PUBLICADO 2005
No es el mismo olor porque al de ahora le falta la columna de humo gris que se iba tejado arriba hasta alcanzar la altitud suficiente como para contemplar desde lo alto el barrio de San Isidro y algunos periféricos. Tampoco el olor de ahora se mezcla con ese otro de la leña, por eso nos parece que el inconfundible aroma a panadería noctámbula haya desaparecido, pero no, se lo digo yo. Además, recordarán ustedes que ese olor a pan, que acudía desde lejos a cualquier hora de la madrugada, se cernía también, junto con el humo del acebuche o el del eucalipto, tiro arriba y media Algeciras se aromatizaba con ese nuestro manjar que es de cada día, el pan.
La panificadora de Javi, oficio que aprendió éste con su padre, José Gómez, de Panadería San Isidro, nombre que también luce en el umbral del negocio de su progenitor, sigue oliendo a pan a cualquier hora del día. Javi libra cada hora yo no sé cuántas barras y bollos de maza dura o de la otra, panes de piña, morenos, integrales… Éste obrador aún conserva lo auténtico del mismo modo que el de su padre, el maestro de cuantos horneros amasan cada día, guarda en sus entrañas lo castizo de esta tierra que nos dio mare.
Sin embargo, ahora los hornos son de Gas-oil, por eso ese olorcito de leña mezclado con el pan calentito se ha esfumado para siempre. Ahora sólo nos queda el del pan. La ventaja es que los hornos de Gas-oil, como disponen cámaras especiales para los humos, no emiten ese hedor ni a motor Diesel ni a nada parecido, sólo a pan. Si no, procúrense un paseo por las inmediaciones de un obrador y ya verán lo que les digo. No obstante, sigo añorando lo de hace años. El horno de leña tiene su puntito y ese siempre perdurará en mi memoria por siempre jamás.

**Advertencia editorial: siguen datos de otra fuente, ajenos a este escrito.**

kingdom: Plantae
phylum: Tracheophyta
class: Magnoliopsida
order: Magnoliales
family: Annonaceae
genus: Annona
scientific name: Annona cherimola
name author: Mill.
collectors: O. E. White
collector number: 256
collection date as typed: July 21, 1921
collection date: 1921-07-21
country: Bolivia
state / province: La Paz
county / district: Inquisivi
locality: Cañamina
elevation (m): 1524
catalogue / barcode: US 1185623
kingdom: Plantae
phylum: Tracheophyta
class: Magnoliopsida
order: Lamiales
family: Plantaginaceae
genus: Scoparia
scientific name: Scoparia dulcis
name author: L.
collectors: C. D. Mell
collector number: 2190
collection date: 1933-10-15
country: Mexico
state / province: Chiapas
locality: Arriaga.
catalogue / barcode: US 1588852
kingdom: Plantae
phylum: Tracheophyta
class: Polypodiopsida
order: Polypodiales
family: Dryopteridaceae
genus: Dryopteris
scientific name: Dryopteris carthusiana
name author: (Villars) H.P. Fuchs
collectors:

Recuerdo que cuando subía calle Monterero ya se dejaba ver atestado de troncos el camión de la leña y a Javi con sus hermanos y camiseta sujeta al cinturón del pantalón, atiborrando la carretilla que los ayudaba a transportarla hasta el patio del fondo donde se acumulaban yo no sé la de toneladas de palos. El horno siempre permanecía encendido aun cuando no se cocía pan, y caldeaba las dos plantas del edificio. Los veranos los recuerdo allí adentro peores que en el desierto del Sahara, pero las noches de las más asombrosas.
Algunas de esas nocturnidades las pasé en la tahona San Isidro ayudando a estorbar —no sabía hacer otra cosa—, y cuando a altas horas de la madrugada pasaban por allí los trasnochadores buscando el catre se decían unos a otros: “Quillo, no veas qué olorcito a pan”. Y así era. Esa fragancia se quedaba en el barrio toda la noche. En cambio ahora, como usted sabe, si el obrador se cierra a cal y canto no olfateamos lo tostado de toda la vida. Pero no se desanimen, en algún rincón de los de antes quedan a merced de nuestras fosas nasales y nuestros recuerdos más puros el olor a pan recién hecho, y prueba de ello es que ese aroma de Panadería San Isidro ha franqueado todas las provincias de nuestra comunidad y embalsamará toda la región andaluza. La mano de obra de esta casa ha sido seleccionada, junto a otros afamados productores de nuestra región, para hacer el pan de Denominación de Origen de nuestra tierra, y eso, para que vean, no sé si se debe al olor, pero, desde luego, sí a la calidad artesanal de unas manos que durante muchas décadas han llenado los estómagos de muchos algecireños.
Ojalá, y vaya por delante mi más sincera enhorabuena a la familia panadera más popular de Algeciras, seamos conscientes de la importancia de esta selección y conservemos para las generaciones venideras la tradición más antigua: hacer pan. Y eso se consigue comprando la hogaza donde toda la vida.